In an emailed statement last week, Huobi said: “We would like to state for the record that rumours stating Huobi will soon merge with Poloniex are categorically untrue. It also maintained that the two entities were “operating independently now”.

Last month, Tron founder Justin Sun denied claims that he was the buyer of Huobi, and said he is only an advisor to the exchange, despite being a core investor of the Hong Kong-based investment company About Capital Management which purchased Huobi Global.

Kraken cuts 30% of workforce

Another crypto firm has succumbed to the winter chill. On Wednesday, crypto exchange Kraken announced that it will be cutting down its global workforce by 30%, in a bid to survive the ongoing crypto winter.

According to Kraken CEO Jesse Powell, the company initially tripled its workforce due to the booming crypto ecosystem during the bull market, but the current job cuts means that the company’s headcount will return to where it was 12 months ago.

In June, at the start of the current crypto winter, Coinbase extended its hiring freeze and rescinded several job offers already accepted by prospective workers, citing “current market conditions and ongoing business prioritisation efforts”.

North Korean hackers also “victims” of FTX

According to Troy Stangarone, senior director at the Korea Economic Institute of America (KEI), the FTX collapse will make it more difficult for North Korean hackers to steal cryptocurrencies as exchanges are set to beef up security. Regulators are also expected to heavily scrutinise the industry, and the decline in cryptocurrency prices will also make hacks less profitable.

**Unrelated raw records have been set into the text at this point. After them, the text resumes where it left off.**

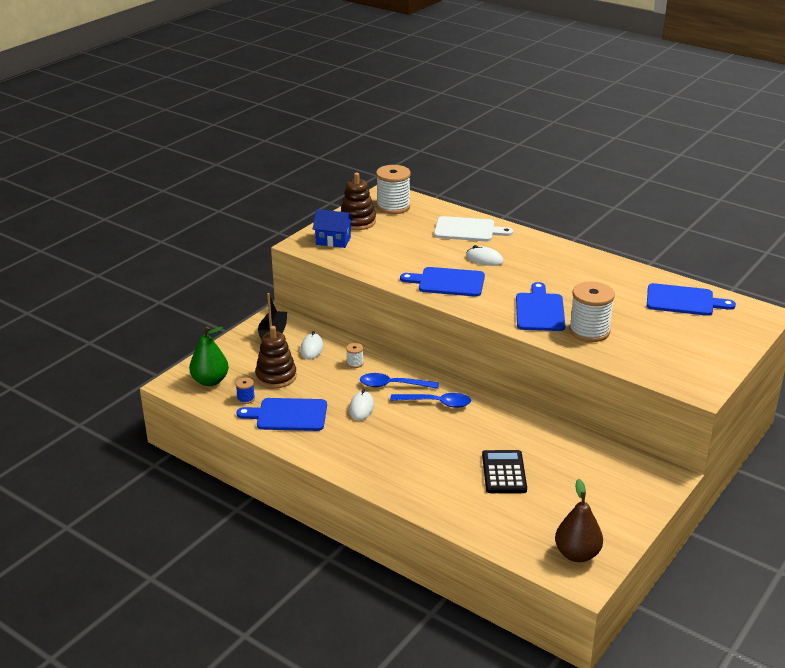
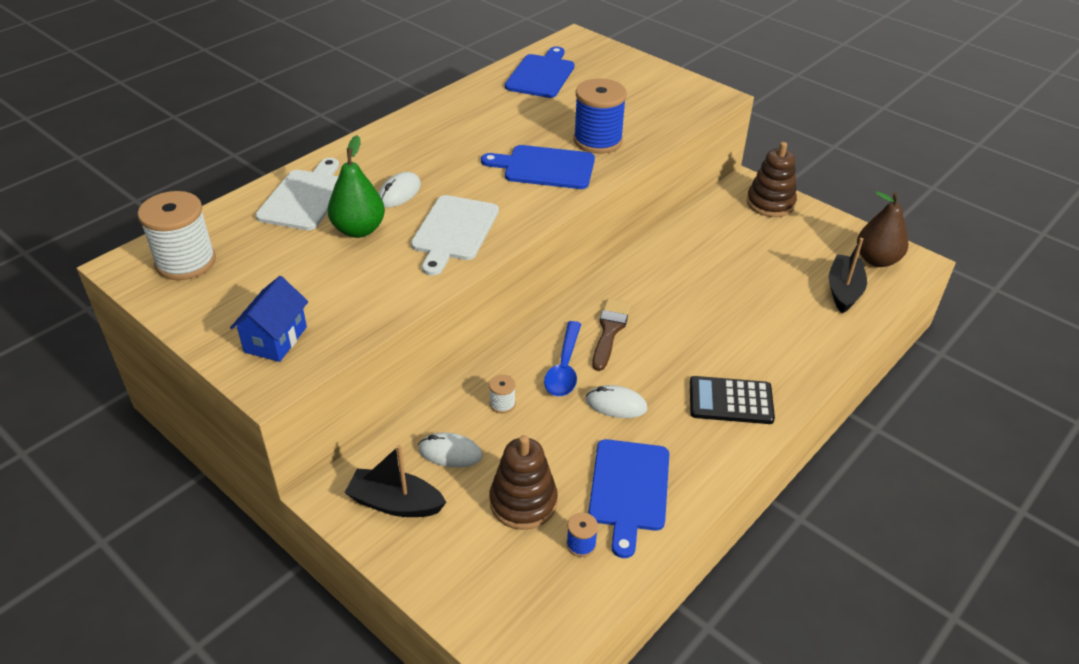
camera: 85 degrees left, 10 degrees up
green pear [189,327,229,386] -> green pear moved to [328,135,385,238]
brown stacking toy [340,173,376,230] -> brown stacking toy moved to [747,142,797,217]
blue spoon [390,393,471,408] -> brown brush [592,298,631,371]
blue cutting board [400,267,485,297] -> white cutting board [411,195,499,276]
black calculator [482,450,527,493] -> black calculator moved to [690,376,775,424]
white spool [569,281,615,342] -> blue spool [573,79,627,154]
none -> black boat [829,238,867,313]

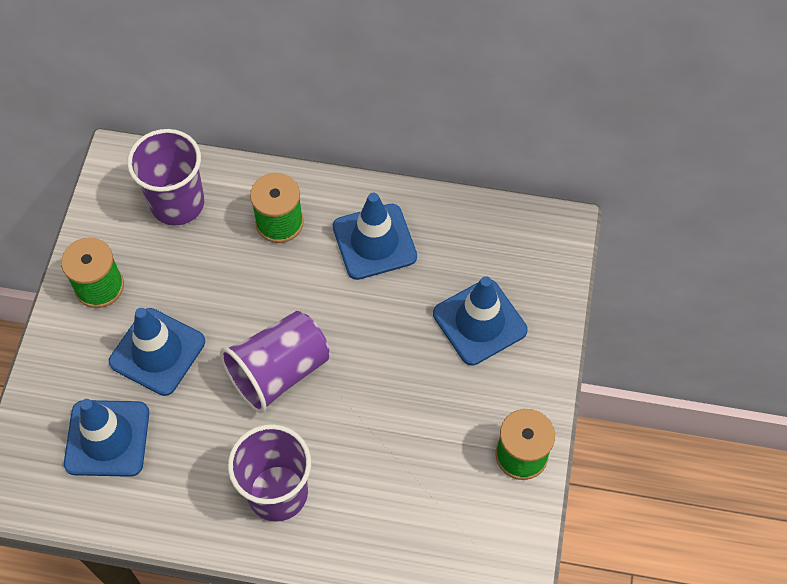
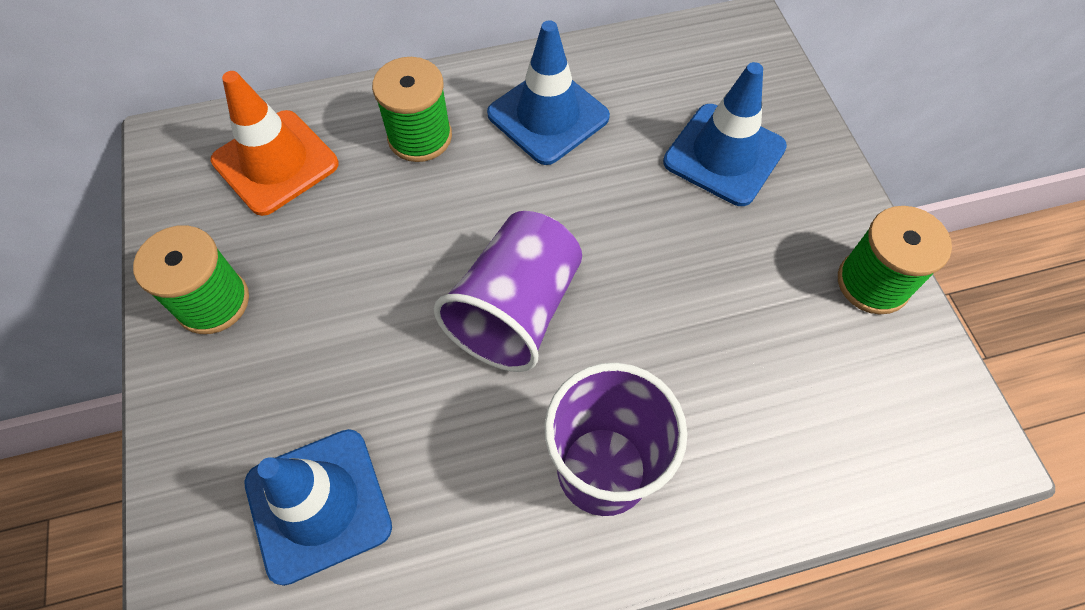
camera: 25 degrees left, 0 degrees up
blue traffic cone [109,308,205,396] -> none
purple cup [127,129,204,226] -> orange traffic cone [211,71,339,216]

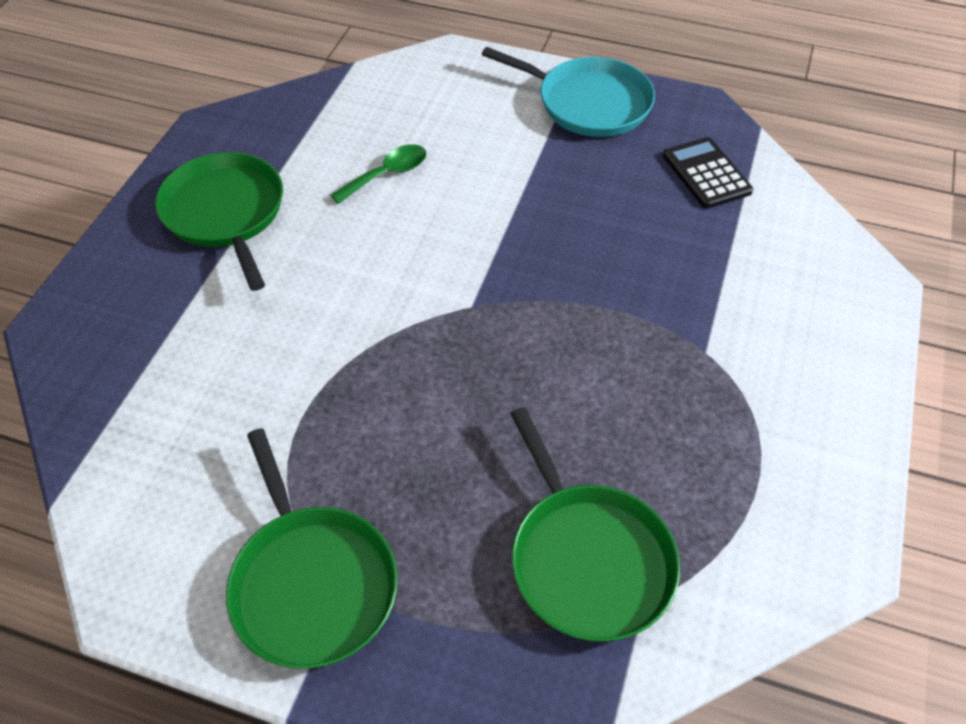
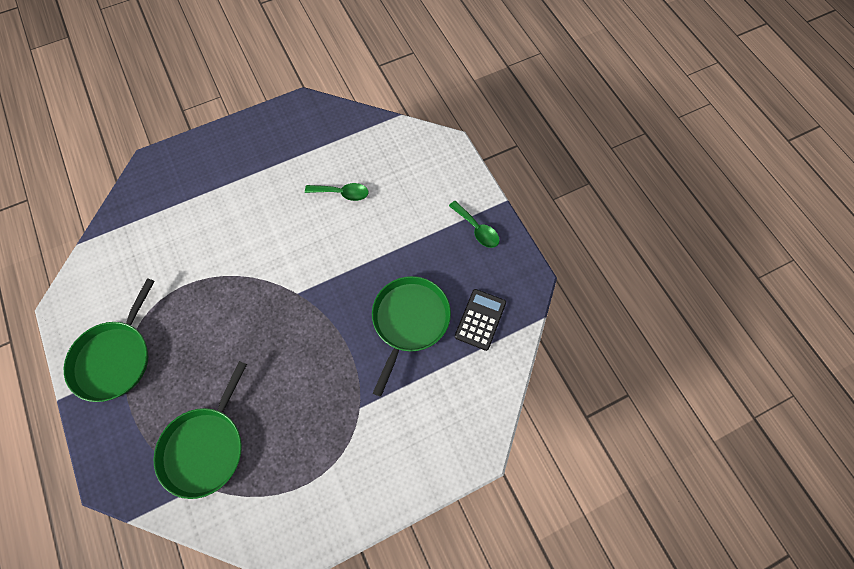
camera: 45 degrees right, 15 degrees up
green pan [155,152,283,291] -> green pan moved to [372,276,451,397]
turquoise pan [482,47,655,137] -> green spoon [449,201,500,248]

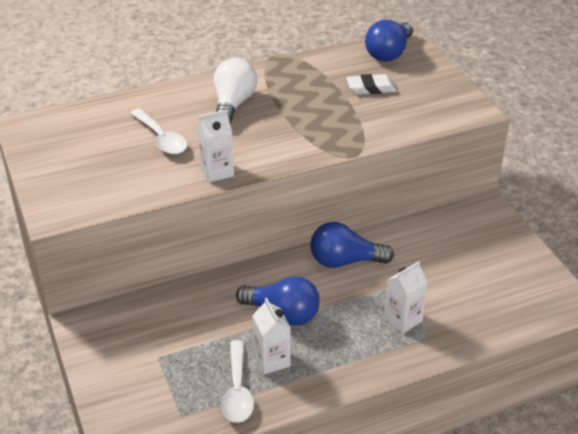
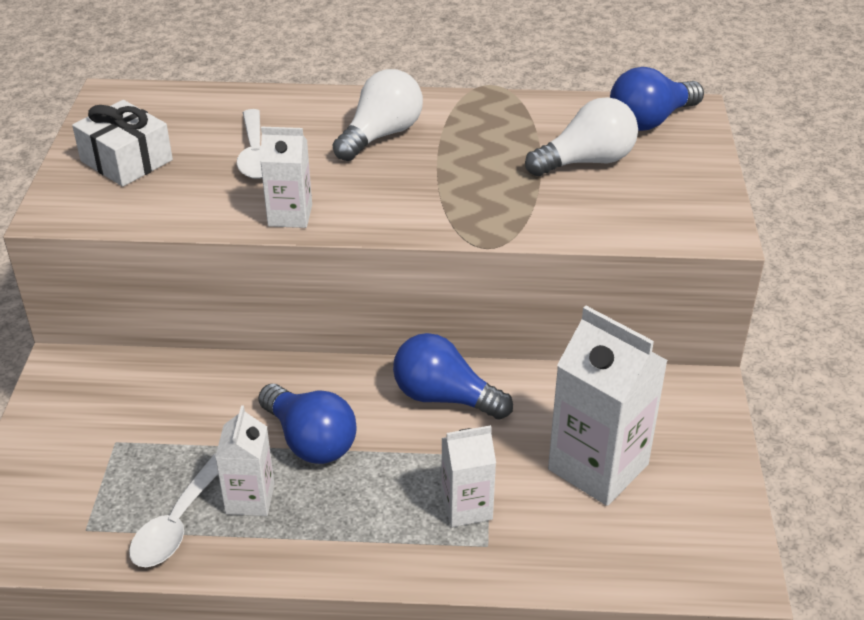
camera: 25 degrees right, 0 degrees up
white eraser [347,74,397,95] -> white light bulb [525,97,638,176]
none -> white gift [72,100,173,187]
none -> white carton [548,306,668,506]

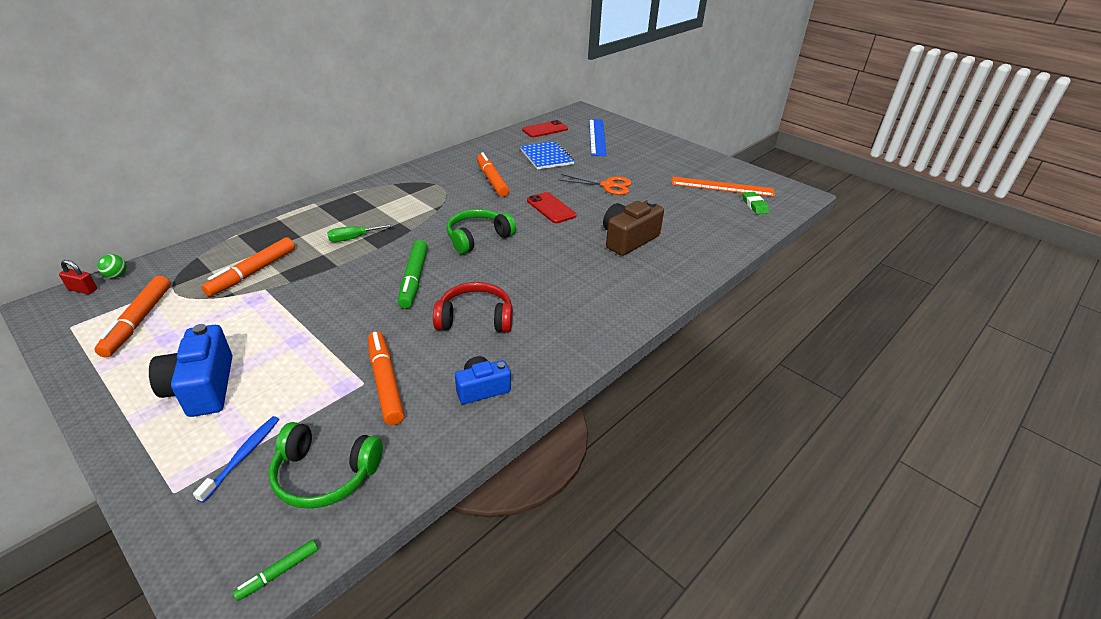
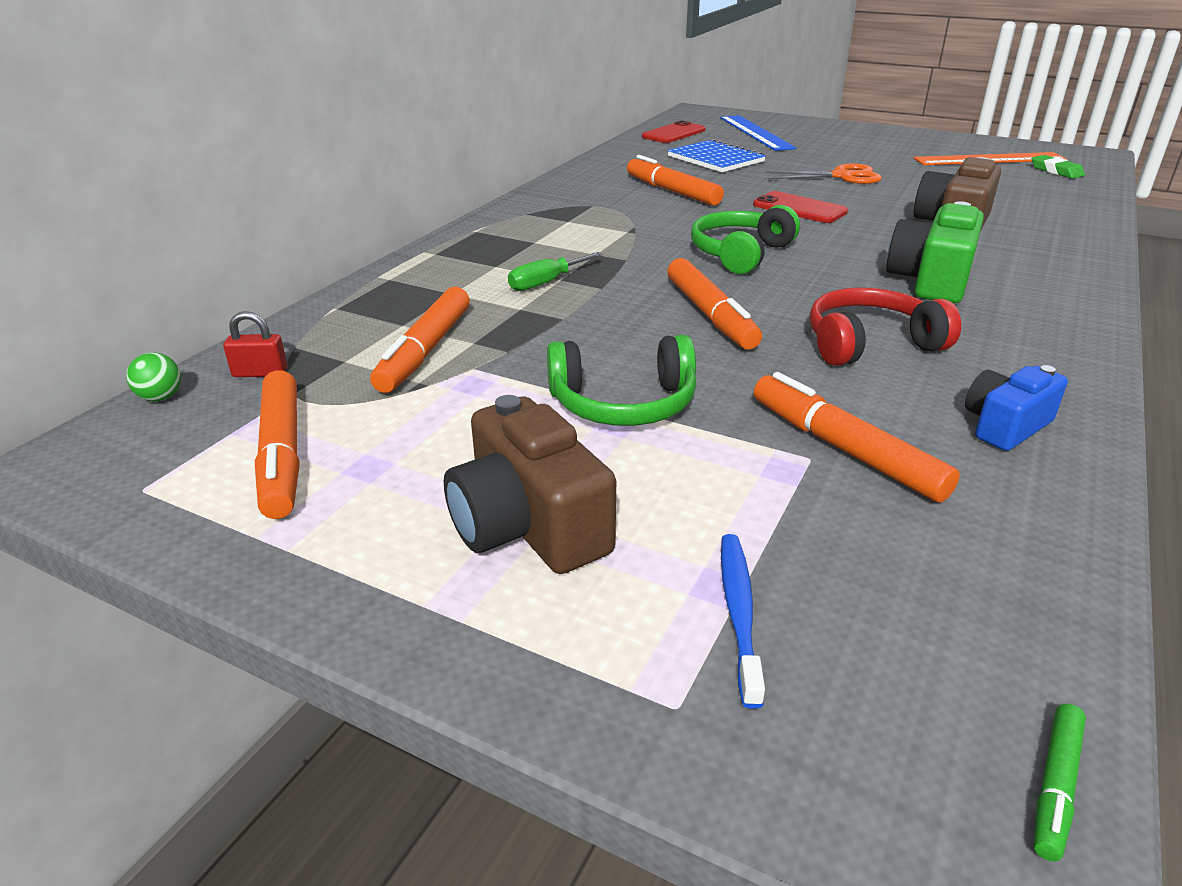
camera: 15 degrees left, 5 degrees down
red padlock [59,260,97,294] -> red padlock moved to [223,311,288,377]
blue camera [149,324,232,417] -> brown camera [444,395,616,574]
green headphones [268,422,383,509] -> green headphones moved to [547,335,696,426]
green marker [398,240,428,309] -> orange marker [667,258,762,349]
none -> green camera [886,201,984,303]

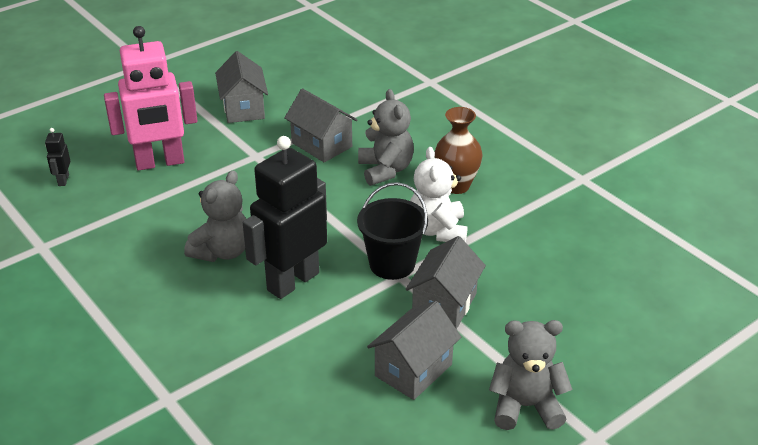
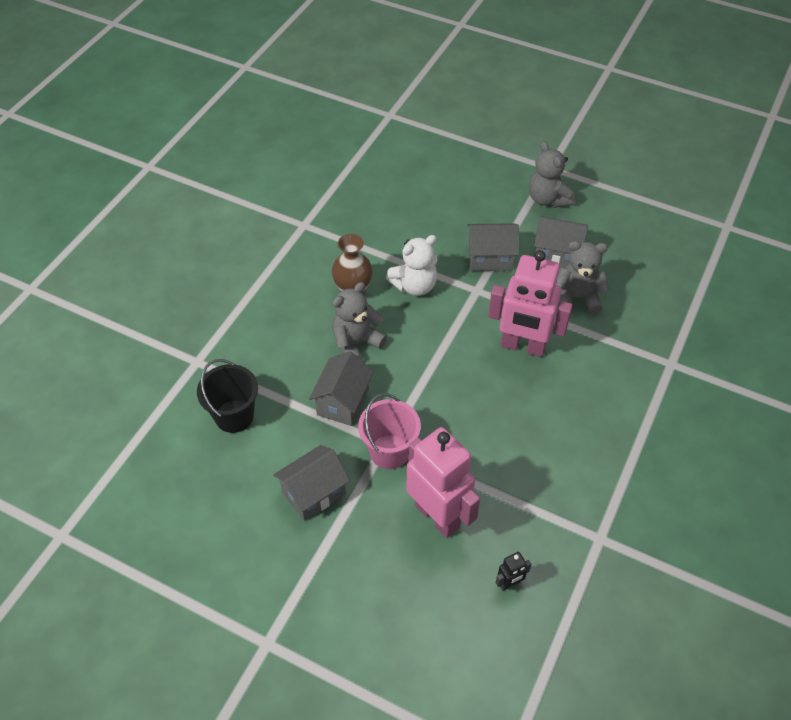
camera: 115 degrees left, 15 degrees up
grey teddy bear [184,170,246,262] -> grey teddy bear moved to [556,241,609,315]
black robot [243,136,327,299] -> pink robot [488,250,573,357]
black bucket [357,182,428,280] -> black bucket moved to [197,359,258,433]
none -> pink bucket [358,393,421,469]

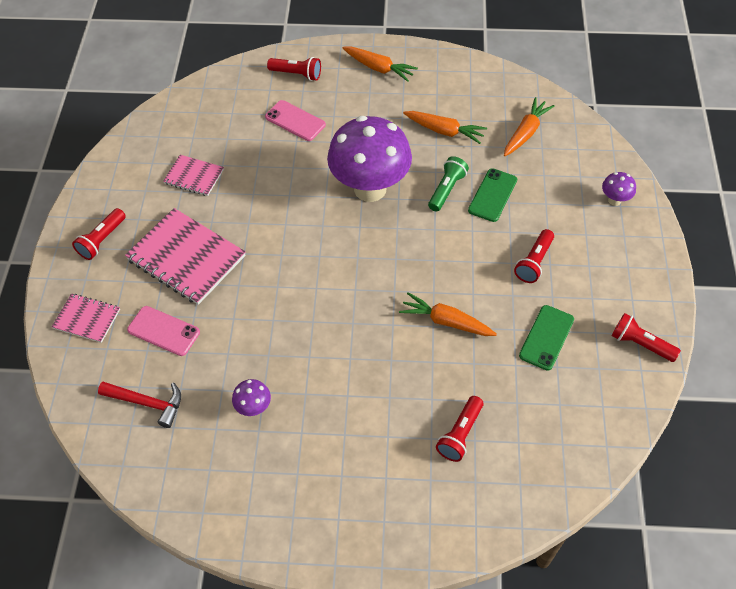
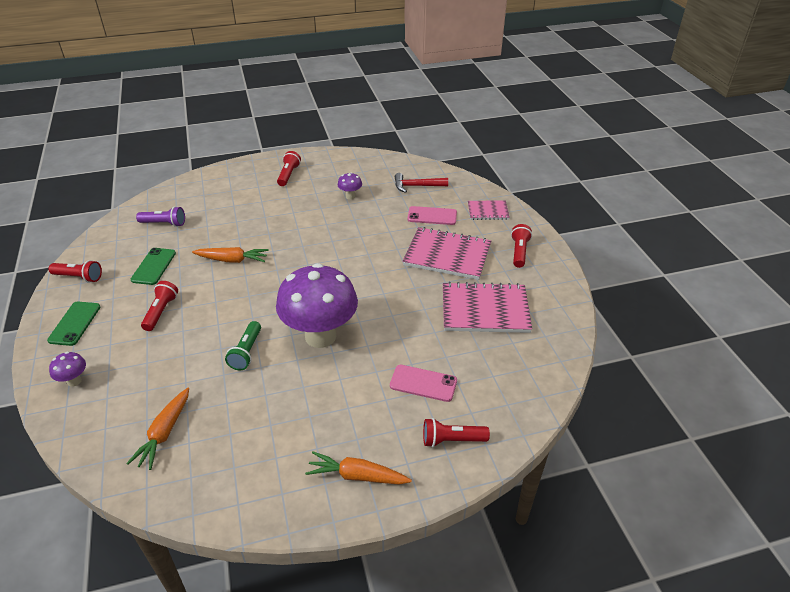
camera: 160 degrees right, 15 degrees down
pink notebook [163,155,224,196] -> pink notebook [443,282,532,333], size x1.83
orange carrot [403,111,487,144] -> none
red flashlight [436,396,483,462] -> red flashlight moved to [277,151,301,186]
green phone [468,168,517,222] -> green phone moved to [47,302,100,346]
none -> purple flashlight [136,206,185,227]

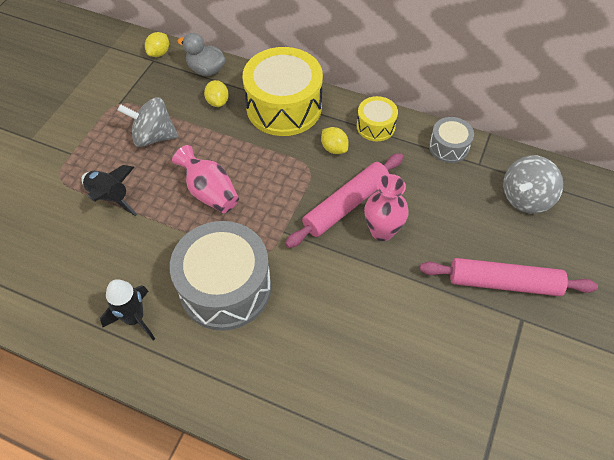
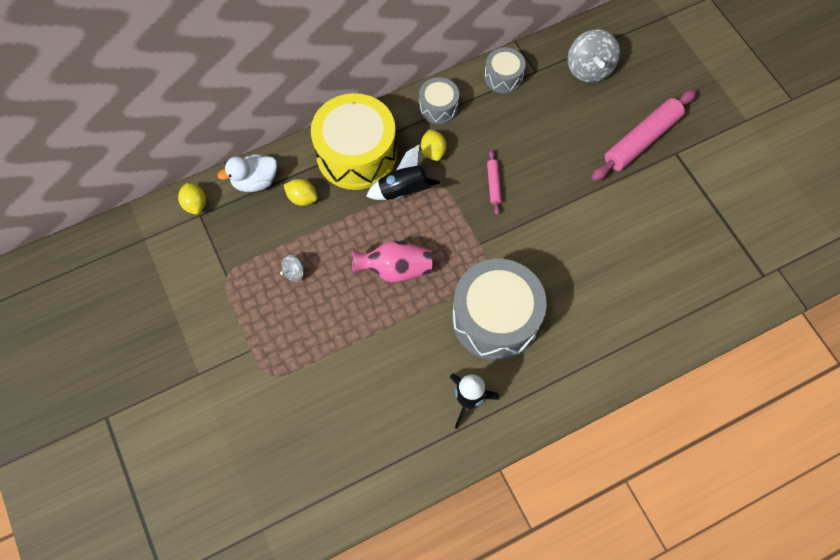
camera: 50 degrees left, 10 degrees up
black rocket [81,165,137,216] -> black rocket moved to [366,144,440,200]
grey spinning top [118,97,178,147] -> grey spinning top [280,255,305,282], size x0.48
grey duck [178,33,226,76] -> white duck [217,154,277,192]
pink rolling pin [285,153,403,248] -> pink rolling pin [487,150,502,215], size x0.47
yellow lemon [321,127,349,154] -> yellow lemon turned 75 degrees clockwise [421,129,446,161]
yellow drum [357,96,398,141] -> grey drum [419,77,459,124]
pink vase [364,174,409,241] -> none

According to Reuters, who cited a confidential United Nations report, North Korea has been using profits from its hacks on crypto exchanges to fund its missile programs. In September, blockchain analytics firm Chainalysis reported that North Korean hackers was responsible for the theft of roughly US$1 billion worth of cryptocurrencies from DeFi protocols in the first two quarters of 2022.

Trading Volume

According to data from CoinMarkerCap, the global crypto market cap stands at US$850.61 billion, a 1.22% decrease since yesterday. The total crypto market volume over the last 24 hours is US$42.83 billion, a 12.15% decrease.

Fear & Greed Index

Risk appetites are sapped – the Crypto Fear and Greed Index currently stands at 29, indicating “ fear” – a sign that investors are still skittish. The index uses 5-6 measurements to assess the current sentiment of the market and then rates that level of emotion on a scale of 1-100 – 1 is extreme fear and 100 is extreme greed.

Sentiment climbed to reach 40 on 6 November, but it has remained in the low to mid 20s for the past month.